- [TASK TO COMPLETE]: Your output should be the entries below, exact in every detail.

Page-level text extractions:
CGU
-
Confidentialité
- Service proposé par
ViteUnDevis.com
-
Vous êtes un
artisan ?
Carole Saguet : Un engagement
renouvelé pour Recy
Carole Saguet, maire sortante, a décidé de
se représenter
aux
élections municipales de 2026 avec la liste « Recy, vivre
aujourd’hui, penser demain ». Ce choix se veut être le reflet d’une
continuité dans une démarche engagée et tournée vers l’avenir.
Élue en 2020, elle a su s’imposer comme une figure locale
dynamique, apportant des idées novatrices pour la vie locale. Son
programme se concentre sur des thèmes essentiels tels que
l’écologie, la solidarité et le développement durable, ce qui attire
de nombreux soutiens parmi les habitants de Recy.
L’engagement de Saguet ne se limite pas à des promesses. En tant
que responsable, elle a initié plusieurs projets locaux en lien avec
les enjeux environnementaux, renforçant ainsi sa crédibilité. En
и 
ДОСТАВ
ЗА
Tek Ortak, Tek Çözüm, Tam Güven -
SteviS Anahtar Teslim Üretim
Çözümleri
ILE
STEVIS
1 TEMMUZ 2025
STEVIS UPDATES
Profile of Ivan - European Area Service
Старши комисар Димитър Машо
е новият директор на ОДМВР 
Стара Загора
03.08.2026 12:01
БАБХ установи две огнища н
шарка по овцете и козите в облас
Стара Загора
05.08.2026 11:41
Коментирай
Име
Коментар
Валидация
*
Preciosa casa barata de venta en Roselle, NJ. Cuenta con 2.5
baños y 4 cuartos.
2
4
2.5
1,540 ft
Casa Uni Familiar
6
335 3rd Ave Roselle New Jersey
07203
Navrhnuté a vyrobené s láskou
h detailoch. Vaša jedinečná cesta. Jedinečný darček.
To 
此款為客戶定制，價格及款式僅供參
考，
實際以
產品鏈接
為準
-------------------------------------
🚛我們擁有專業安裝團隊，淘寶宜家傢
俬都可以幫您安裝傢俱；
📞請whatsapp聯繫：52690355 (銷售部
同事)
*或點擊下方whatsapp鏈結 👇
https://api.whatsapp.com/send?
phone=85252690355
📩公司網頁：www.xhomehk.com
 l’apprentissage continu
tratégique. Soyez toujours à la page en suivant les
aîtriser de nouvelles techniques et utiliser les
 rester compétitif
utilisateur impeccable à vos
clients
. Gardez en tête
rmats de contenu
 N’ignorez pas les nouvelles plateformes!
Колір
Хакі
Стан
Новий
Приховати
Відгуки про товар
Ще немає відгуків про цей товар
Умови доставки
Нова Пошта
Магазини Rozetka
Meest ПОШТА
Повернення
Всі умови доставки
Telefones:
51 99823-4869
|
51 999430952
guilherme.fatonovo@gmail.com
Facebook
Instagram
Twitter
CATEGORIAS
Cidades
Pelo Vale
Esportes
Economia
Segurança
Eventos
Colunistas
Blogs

- [TASK ANSWER]:
CGU
-
Confidentialité
- Service proposé par
ViteUnDevis.com
-
Vous êtes un
artisan ?
Carole Saguet : Un engagement
renouvelé pour Recy
Carole Saguet, maire sortante, a décidé de
se représenter
aux
élections municipales de 2026 avec la liste « Recy, vivre
aujourd’hui, penser demain ». Ce choix se veut être le reflet d’une
continuité dans une démarche engagée et tournée vers l’avenir.
Élue en 2020, elle a su s’imposer comme une figure locale
dynamique, apportant des idées novatrices pour la vie locale. Son
programme se concentre sur des thèmes essentiels tels que
l’écologie, la solidarité et le développement durable, ce qui attire
de nombreux soutiens parmi les habitants de Recy.
L’engagement de Saguet ne se limite pas à des promesses. En tant
que responsable, elle a initié plusieurs projets locaux en lien avec
les enjeux environnementaux, renforçant ainsi sa crédibilité. En
и 
ДОСТАВ
ЗА
Tek Ortak, Tek Çözüm, Tam Güven -
SteviS Anahtar Teslim Üretim
Çözümleri
ILE
STEVIS
1 TEMMUZ 2025
STEVIS UPDATES
Profile of Ivan - European Area Service
Старши комисар Димитър Машо
е новият директор на ОДМВР 
Стара Загора
03.08.2026 12:01
БАБХ установи две огнища н
шарка по овцете и козите в облас
Стара Загора
05.08.2026 11:41
Коментирай
Име
Коментар
Валидация
*
Preciosa casa barata de venta en Roselle, NJ. Cuenta con 2.5
baños y 4 cuartos.
2
4
2.5
1,540 ft
Casa Uni Familiar
6
335 3rd Ave Roselle New Jersey
07203
Navrhnuté a vyrobené s láskou
h detailoch. Vaša jedinečná cesta. Jedinečný darček.
To 
此款為客戶定制，價格及款式僅供參
考，
實際以
產品鏈接
為準
-------------------------------------
🚛我們擁有專業安裝團隊，淘寶宜家傢
俬都可以幫您安裝傢俱；
📞請whatsapp聯繫：52690355 (銷售部
同事)
*或點擊下方whatsapp鏈結 👇
https://api.whatsapp.com/send?
phone=85252690355
📩公司網頁：www.xhomehk.com
 l’apprentissage continu
tratégique. Soyez toujours à la page en suivant les
aîtriser de nouvelles techniques et utiliser les
 rester compétitif
utilisateur impeccable à vos
clients
. Gardez en tête
rmats de contenu
 N’ignorez pas les nouvelles plateformes!
Колір
Хакі
Стан
Новий
Приховати
Відгуки про товар
Ще немає відгуків про цей товар
Умови доставки
Нова Пошта
Магазини Rozetka
Meest ПОШТА
Повернення
Всі умови доставки
Telefones:
51 99823-4869
|
51 999430952
guilherme.fatonovo@gmail.com
Facebook
Instagram
Twitter
CATEGORIAS
Cidades
Pelo Vale
Esportes
Economia
Segurança
Eventos
Colunistas
Blogs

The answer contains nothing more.